> [ENTRIES SUPPLIED]:
──────────

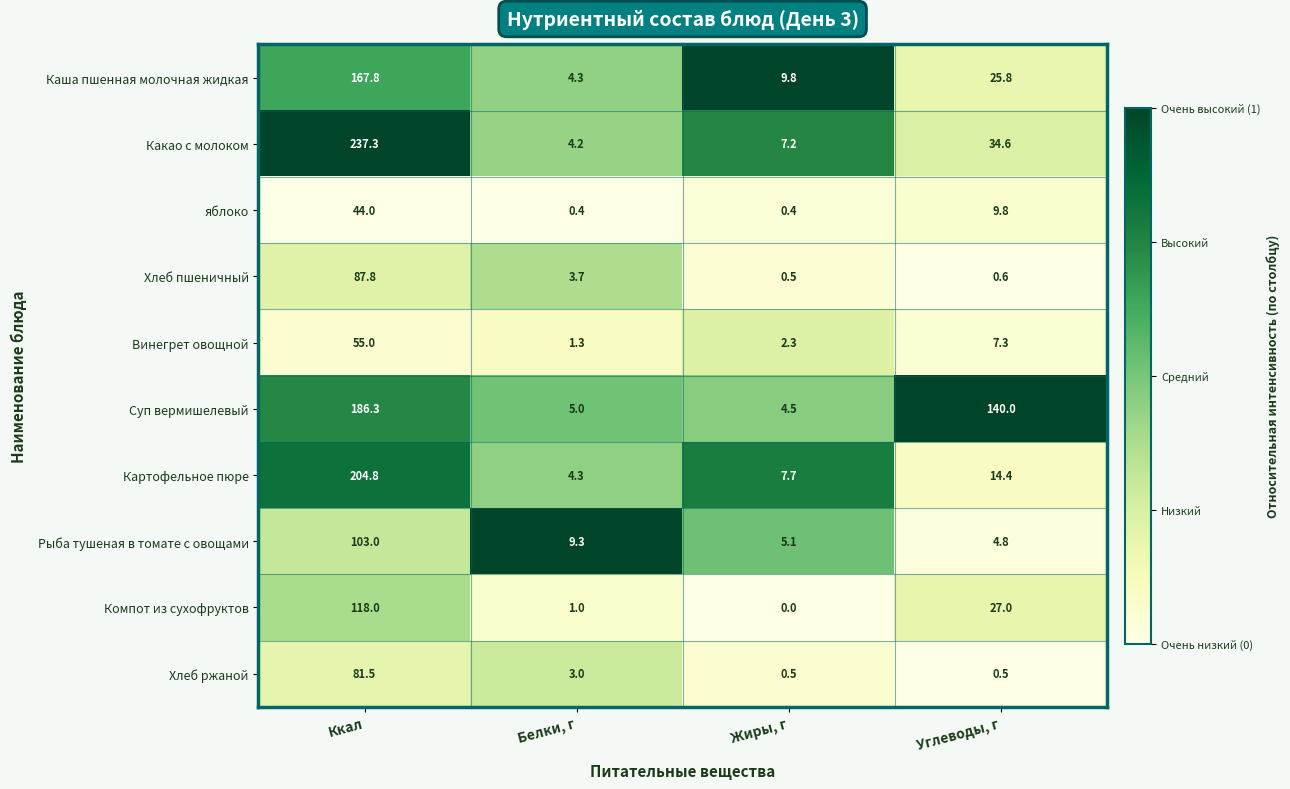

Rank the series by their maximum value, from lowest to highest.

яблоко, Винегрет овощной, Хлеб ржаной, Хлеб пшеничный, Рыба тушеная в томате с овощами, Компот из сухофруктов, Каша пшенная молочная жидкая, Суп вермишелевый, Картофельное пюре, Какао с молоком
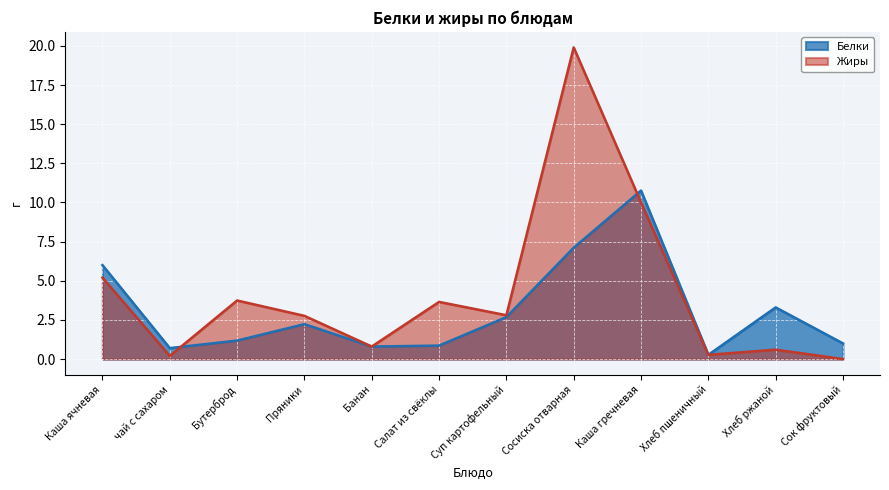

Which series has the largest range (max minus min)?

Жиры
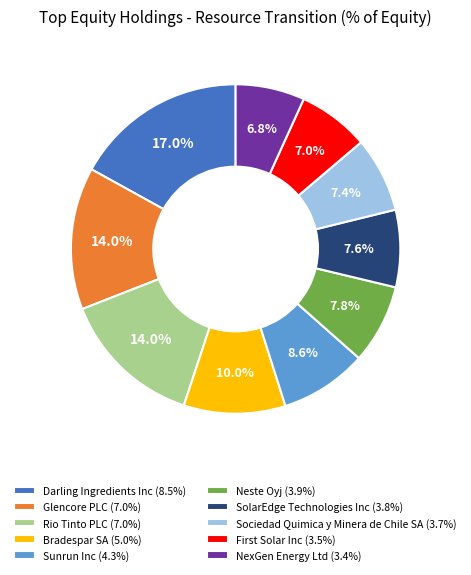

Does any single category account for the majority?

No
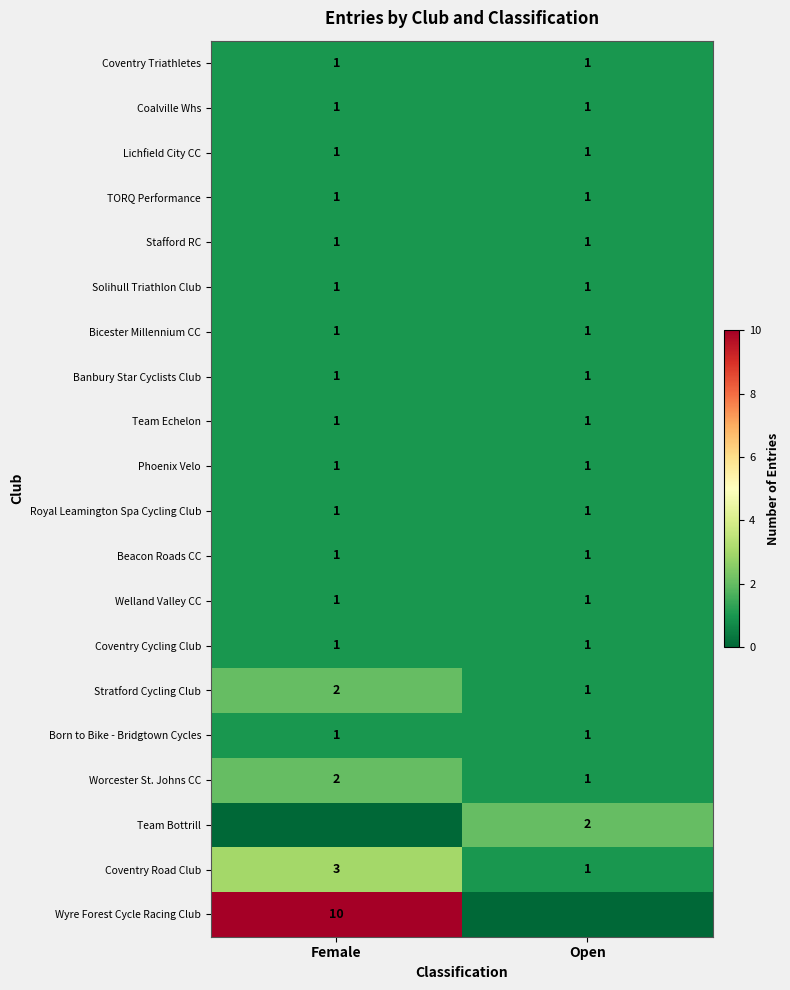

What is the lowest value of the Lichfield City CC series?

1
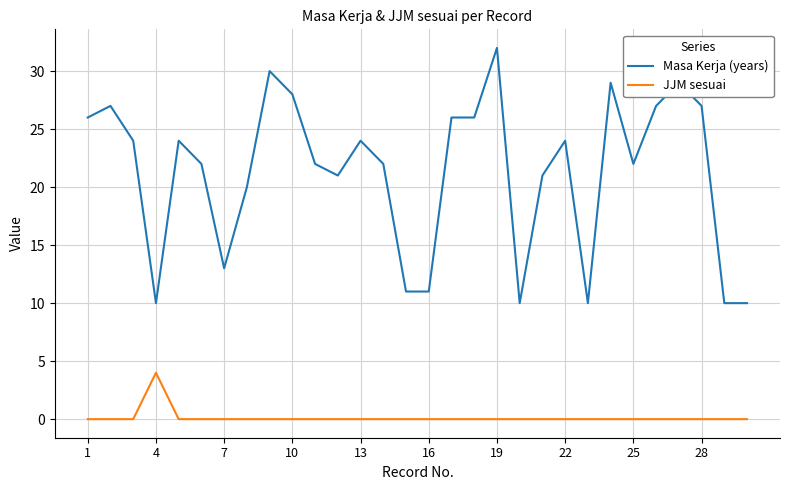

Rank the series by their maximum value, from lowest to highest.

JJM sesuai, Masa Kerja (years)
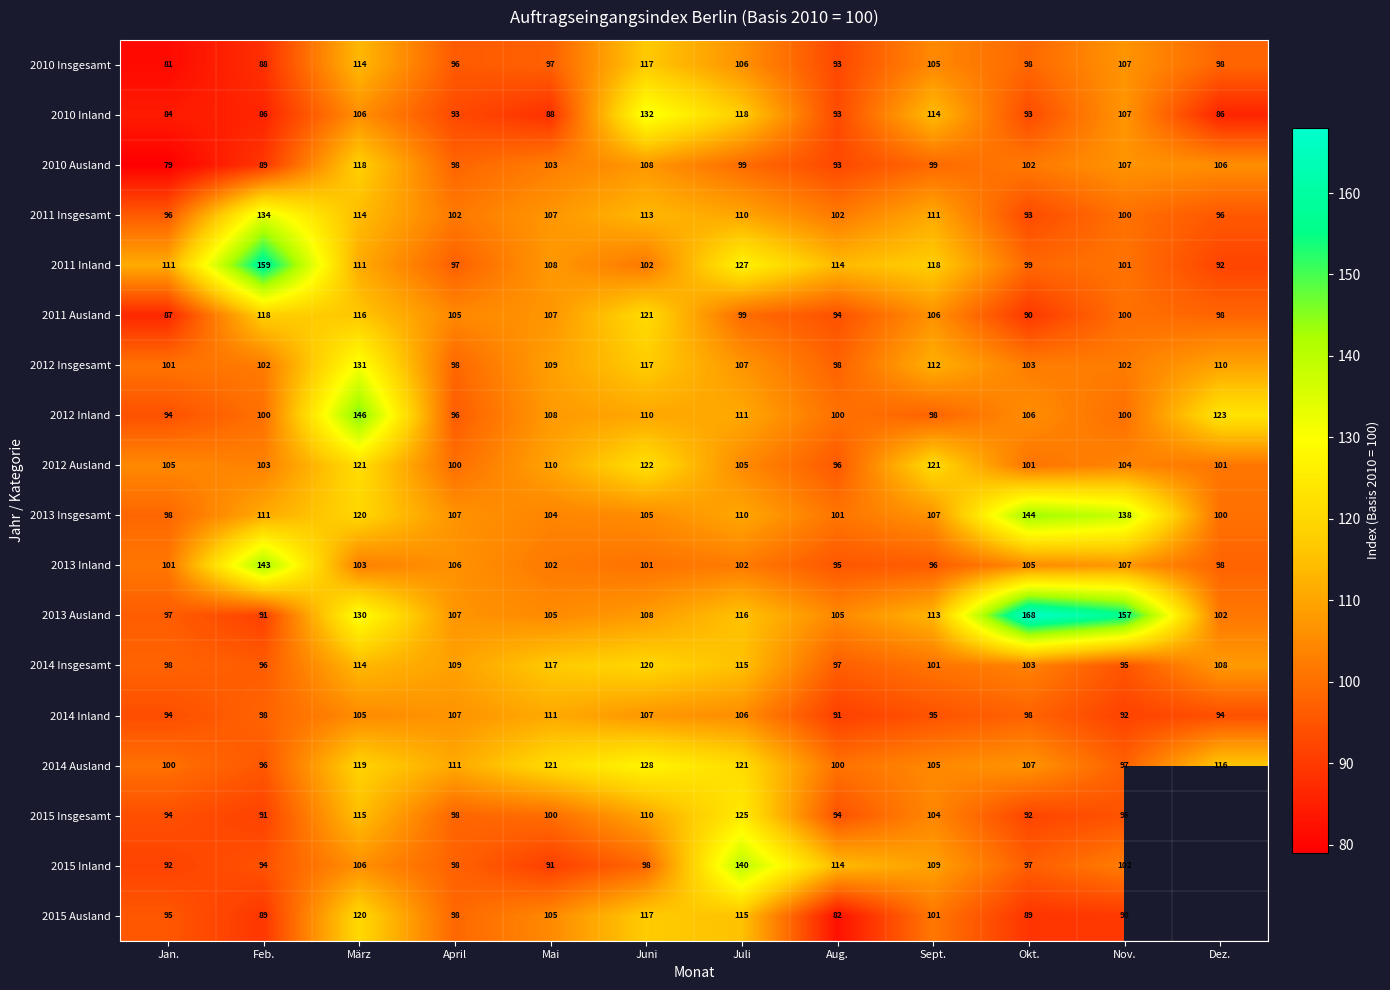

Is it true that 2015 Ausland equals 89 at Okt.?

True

──────────

> [YOUR ASSIGNMENT]: Put the records above into a JSON list of strings, one string for each line. Skip the blank lines and leave out the pictures.

> [TASK RESULT]:
[
  "Rank the series by their maximum value, from lowest to highest.",
  "яблоко, Винегрет овощной, Хлеб ржаной, Хлеб пшеничный, Рыба тушеная в томате с овощами, Компот из сухофруктов, Каша пшенная молочная жидкая, Суп вермишелевый, Картофельное пюре, Какао с молоком",
  "Which series has the largest range (max minus min)?",
  "Жиры",
  "Does any single category account for the majority?",
  "No",
  "What is the lowest value of the Lichfield City CC series?",
  "1",
  "Rank the series by their maximum value, from lowest to highest.",
  "JJM sesuai, Masa Kerja (years)",
  "Is it true that 2015 Ausland equals 89 at Okt.?",
  "True"
]